**Supplied material**

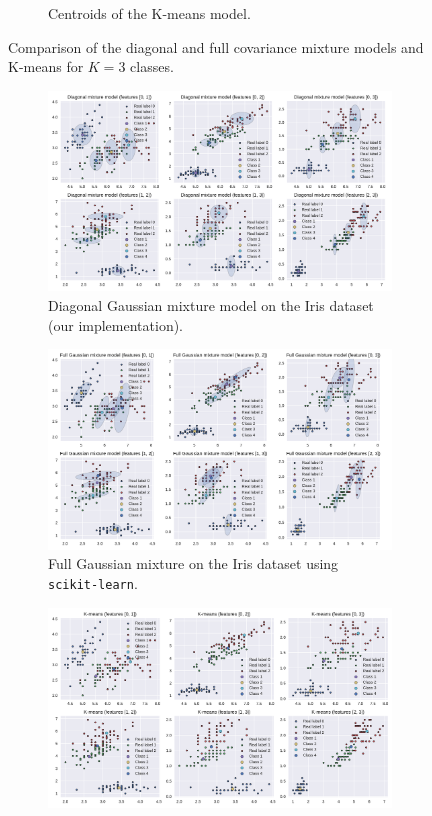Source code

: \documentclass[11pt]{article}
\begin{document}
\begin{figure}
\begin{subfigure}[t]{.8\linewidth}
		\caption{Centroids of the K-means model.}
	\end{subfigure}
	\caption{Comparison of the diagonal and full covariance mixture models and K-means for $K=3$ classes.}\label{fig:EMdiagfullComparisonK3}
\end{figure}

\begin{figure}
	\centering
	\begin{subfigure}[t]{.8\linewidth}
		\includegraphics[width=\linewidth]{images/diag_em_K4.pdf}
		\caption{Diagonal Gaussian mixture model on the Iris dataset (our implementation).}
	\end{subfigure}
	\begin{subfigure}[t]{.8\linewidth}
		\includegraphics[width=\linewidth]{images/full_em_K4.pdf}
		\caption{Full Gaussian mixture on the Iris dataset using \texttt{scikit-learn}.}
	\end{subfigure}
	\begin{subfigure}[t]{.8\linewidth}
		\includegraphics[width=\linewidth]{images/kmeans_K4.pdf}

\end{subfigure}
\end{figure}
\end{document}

...

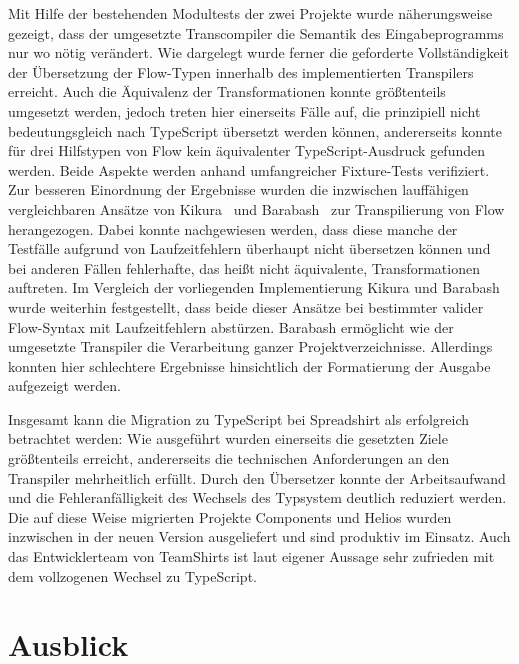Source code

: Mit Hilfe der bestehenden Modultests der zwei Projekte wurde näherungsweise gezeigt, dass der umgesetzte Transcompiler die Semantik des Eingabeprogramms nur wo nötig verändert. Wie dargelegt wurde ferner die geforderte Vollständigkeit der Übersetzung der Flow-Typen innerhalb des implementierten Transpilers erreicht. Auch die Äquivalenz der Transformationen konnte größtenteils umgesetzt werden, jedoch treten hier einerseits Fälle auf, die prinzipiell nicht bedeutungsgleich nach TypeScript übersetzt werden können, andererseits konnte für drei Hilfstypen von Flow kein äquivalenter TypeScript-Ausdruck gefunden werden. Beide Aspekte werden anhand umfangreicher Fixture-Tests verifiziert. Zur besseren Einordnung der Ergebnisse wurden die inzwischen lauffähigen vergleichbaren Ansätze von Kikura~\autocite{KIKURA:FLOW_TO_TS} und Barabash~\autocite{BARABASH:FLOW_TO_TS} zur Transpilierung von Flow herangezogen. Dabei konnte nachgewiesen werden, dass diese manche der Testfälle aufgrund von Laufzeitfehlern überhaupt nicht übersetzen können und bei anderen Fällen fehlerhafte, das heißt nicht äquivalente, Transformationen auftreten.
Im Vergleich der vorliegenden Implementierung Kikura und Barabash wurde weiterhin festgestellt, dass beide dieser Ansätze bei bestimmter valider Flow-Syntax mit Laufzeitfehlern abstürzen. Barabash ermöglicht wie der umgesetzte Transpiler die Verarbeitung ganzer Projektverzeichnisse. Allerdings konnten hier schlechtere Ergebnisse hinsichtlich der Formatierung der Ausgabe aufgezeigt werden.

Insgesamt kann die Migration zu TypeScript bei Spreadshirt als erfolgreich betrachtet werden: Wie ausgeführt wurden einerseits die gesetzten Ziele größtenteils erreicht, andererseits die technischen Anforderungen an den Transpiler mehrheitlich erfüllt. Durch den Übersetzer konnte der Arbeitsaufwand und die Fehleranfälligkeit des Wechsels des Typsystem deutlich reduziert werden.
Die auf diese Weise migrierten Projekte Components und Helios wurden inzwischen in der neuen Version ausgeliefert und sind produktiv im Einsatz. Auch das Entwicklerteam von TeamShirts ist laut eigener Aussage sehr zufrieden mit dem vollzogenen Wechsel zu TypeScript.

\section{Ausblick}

**Problem requirements**
Which of the lines above carry the string "Gaussian"? Copy every one.

**Response**
		\caption{Diagonal Gaussian mixture model on the Iris dataset (our implementation).}
		\caption{Full Gaussian mixture on the Iris dataset using \texttt{scikit-learn}.}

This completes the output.